Iris Kirchner nickt, als der Bericht zu Ende ist. »Sonst ist Ihnen nichts aufgefallen?«
»Doch.« Jetzt kann Laura den Trumpf aus dem Ärmel ziehen und informiert über ihre Vermutung, die Rose sei vermutlich gefriergetrocknet. Zum Beweis stellt sie das kleine Gesteck auf dem Tisch und registriert zufrieden die Überraschung.
»Das ist vielleicht ein Hinweis«, ihr Gegenüber tippt auf die Blüte, »da könnte man ansetzen, wenn sich das bewahrheitet.«
Allerdings muss Laura den aufkommenden Optimismus dämpfen und weist auf ihre eigene Recherche hin.

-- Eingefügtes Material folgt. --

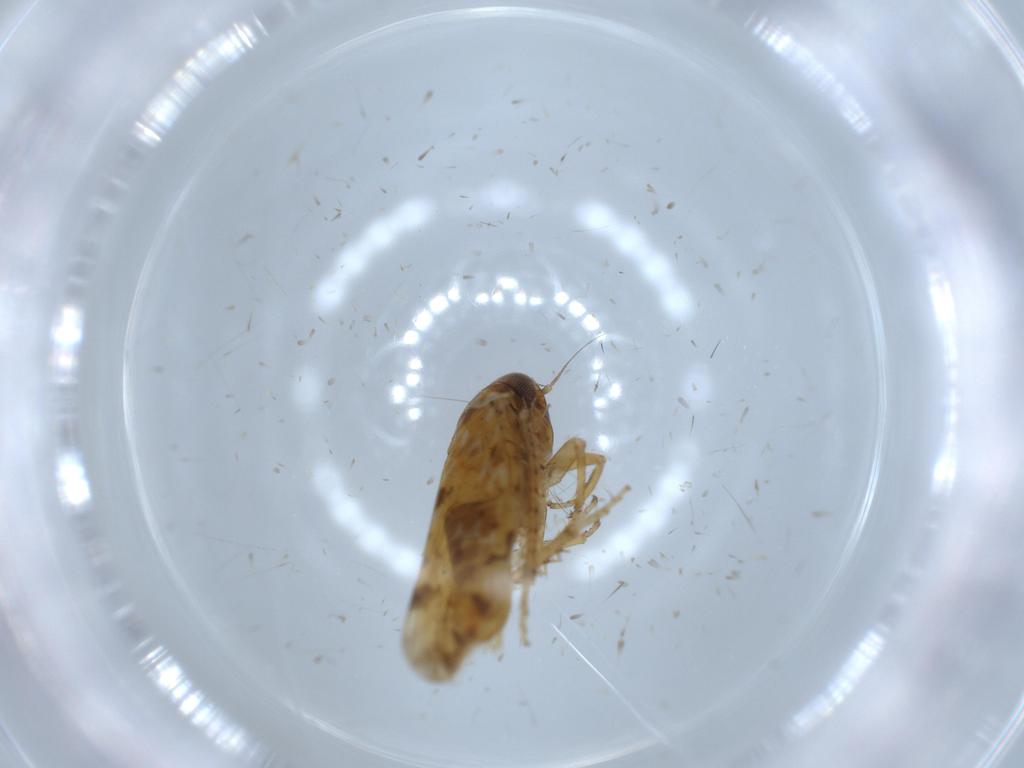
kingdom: Animalia
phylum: Arthropoda
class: Insecta
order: Hemiptera
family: Cicadellidae
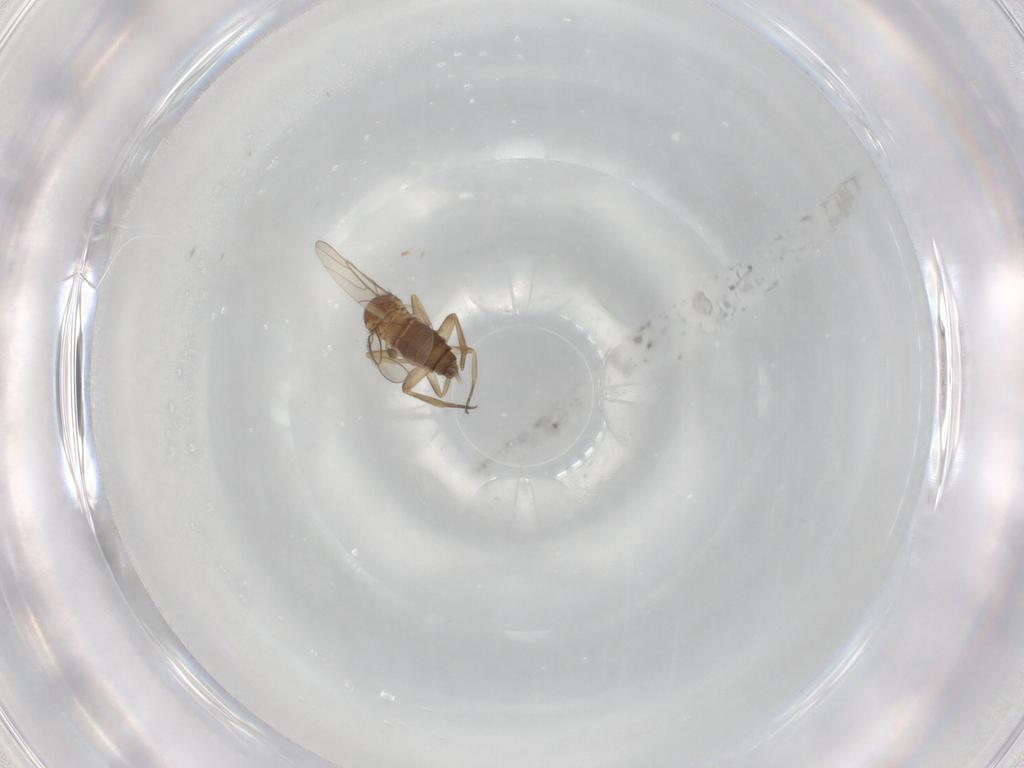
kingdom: Animalia
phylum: Arthropoda
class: Insecta
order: Diptera
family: Phoridae
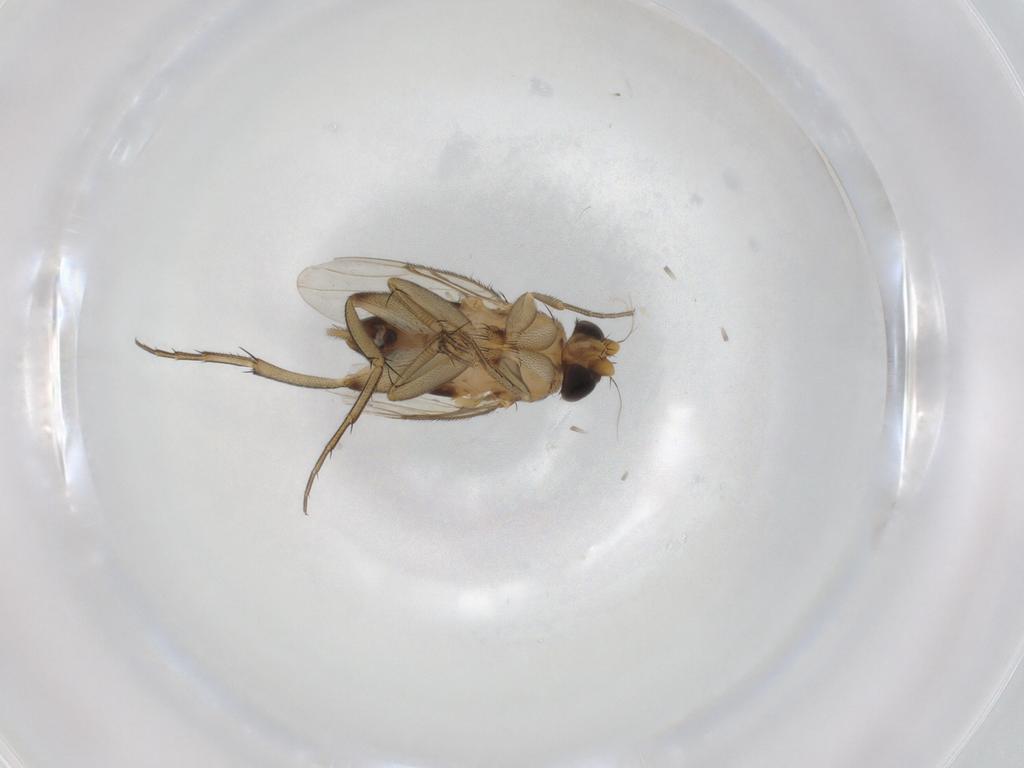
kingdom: Animalia
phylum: Arthropoda
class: Insecta
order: Diptera
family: Phoridae
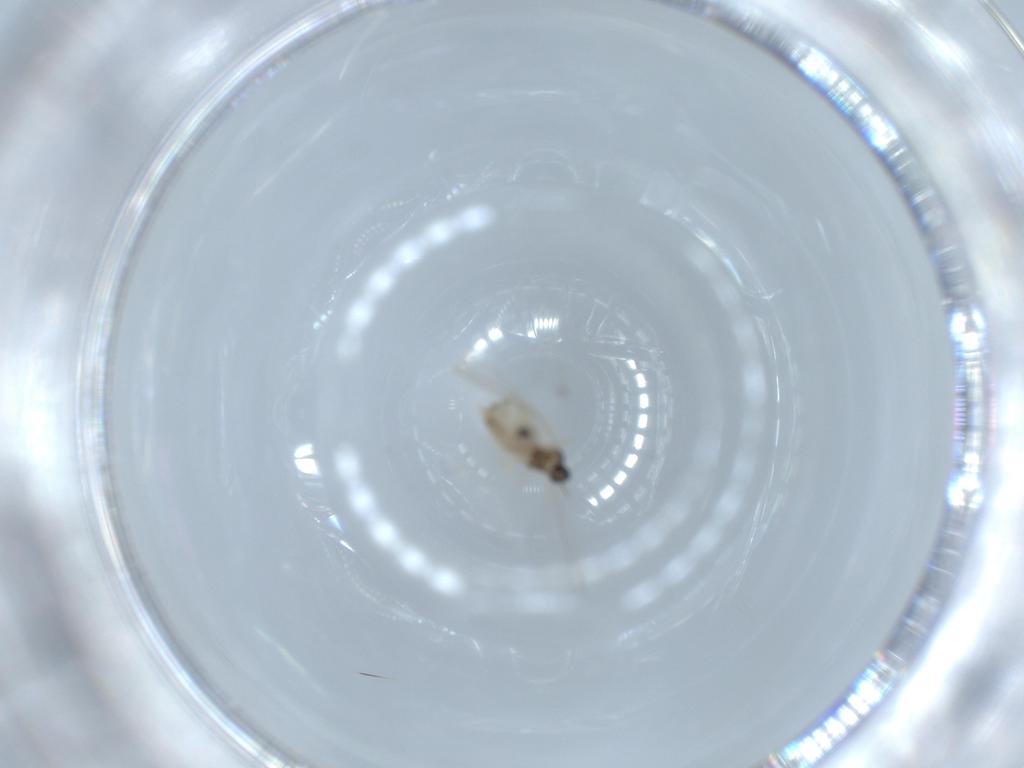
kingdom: Animalia
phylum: Arthropoda
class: Insecta
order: Diptera
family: Cecidomyiidae
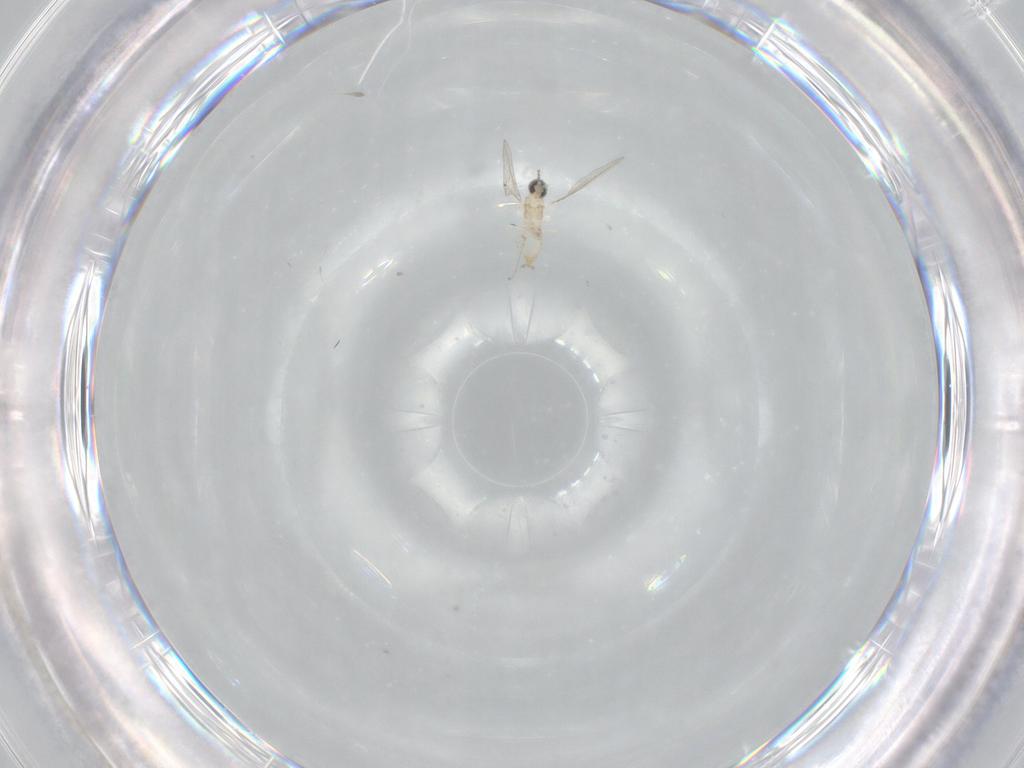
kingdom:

»Trotzdem, besser als gar nichts ...« Sie fixiert Laura mit ihren erstaunlichen Augen. »Ist Ihnen vielleicht noch mehr aufgefallen?«
Hätte ich doch schon gesagt, denkt Laura leicht eingeschnappt, doch ihr fällt tatsächlich noch etwas ein. »Die Rose passt nicht.«
»Inwiefern?«
»Im Haar der Skulptur ist keine Rose, sondern drei ziemlich unscheinbare Blüten, da bin ich mir ziemlich sicher. Das ist doch merkwürdig. Ansonsten war der Körper nämlich absolut identisch abgelegt und bekleidet. Das kann doch kein Zufall sein, sieht eher nach Kalkül aus. Als wollte der Täter damit einen Hinweis geben.«
»Sollte es sich tatsächlich so verhalten, werden wir der Sache natürlich nachgehen«, verspricht die Polizistin und stoppt den Recorder.»Für heute ist es genug, aber richten Sie sich darauf ein, dass wir Sie möglicherweise noch einmal brauchen.«
Laura nickt. »Jederzeit. Ich bin sehr neugierig, was hinter dieser furchtbaren Sache steckt. Meiner Ansicht nach ist es die Tat eines Psychopathen.«
»Alle Mörder, die aus Kalkül töten, sind Psychopathen, das ist meine Ansicht«, entgegnet die Polizistin entschieden, während Laura sie zur Tür begleitet. »Selbst diejenigen, denen volle Zurechnungsfähigkeit bestätigt wird, haben eine psychische Deformation, sonst könnten sie sich nicht über die Hemmschwelle des Tötens hinwegsetzen.«
Wieder alleine, denkt Laura über die Worte nach. Irgendwie hat Iris Kirchner recht, irgendwie aber auch nicht. Eine Hemmschwelle gibt es gewiss, da braucht man nur ins Tierreich zu schauen. Angehörige derselben Art vermeiden es, sich untereinander zu töten. Selbst bei vehementesten Rangordnungskämpfen ist der Tod des Kontrahenten eher ein unglücklicher Zufall. Sonst würden Hirsche nicht ihre Geweihe verhaken, um ihre Kraft zu messen, sondern versuchen, die scharfen Spitzen dem Gegner in die Flanke zu stoßen. Instinktverhalten nennt man so etwas wohl, das dem Schutz der eigenen Art dient. Da sind offenbar der Menschheit einige Instinkte abhandengekommen. Andererseits können außergewöhnliche Situationen ein anderes Verhalten hervorrufen. Sie erinnert sich an einen Artikel, in dem beschrieben wurde, dass Ratten bei Überbevölkerung und Nahrungsknappheit den eigenen Nachwuchs fressen. Im Gegensatz zu den Tieren ist dem Menschen jedoch Verstand genug gegeben, die Folgen seines Tuns einschätzen zu können. Es muss sich also tatsächlich um einen psychischen Defekt handeln, wenn dieser Mechanismus außer Kraft gesetzt wird. Was wiederum zum Anfang führt: Was bringt jemanden dazu, erst einen Mord zu begehen und dann alles daran zu setzen, um den Anschein zu erwecken, es sei eigentlich nichts passiert? Vielleicht ein Mord aus Eifersucht, nach dem Motto: »Wenn ich dich nicht haben kann, soll es auch kein anderer«, der dann Reue nach sich zog? Das kommt ihr nicht unwahrscheinlich vor, und sie beschließt, mit Thomas darüber zu reden und außerdem spätestens übermorgen nach dem Resultat der Autopsie zu fragen, sollte er sich nicht vorher melden.
Kurz überlegt sie, Renate noch anzurufen, um sie über das Geschehen zu informieren. Doch für heute ist es genug. Lieber ein gemütlicher Fernsehabend, um abzuschalten. Sie zappt durch die Kanäle und bleibt bei einem Komiker, pardon: Comedian hängen, wie man diese Gattung auf Neudeutsch bezeichnet. Leider verplätschert dessen Darbietung seicht im Sande, sodass sie sich mit einem Glas Wein und dem satirischen Wochenrückblick ins Bett zurückzieht, um zu erfahren, was wieder einmal schief gelaufen sei.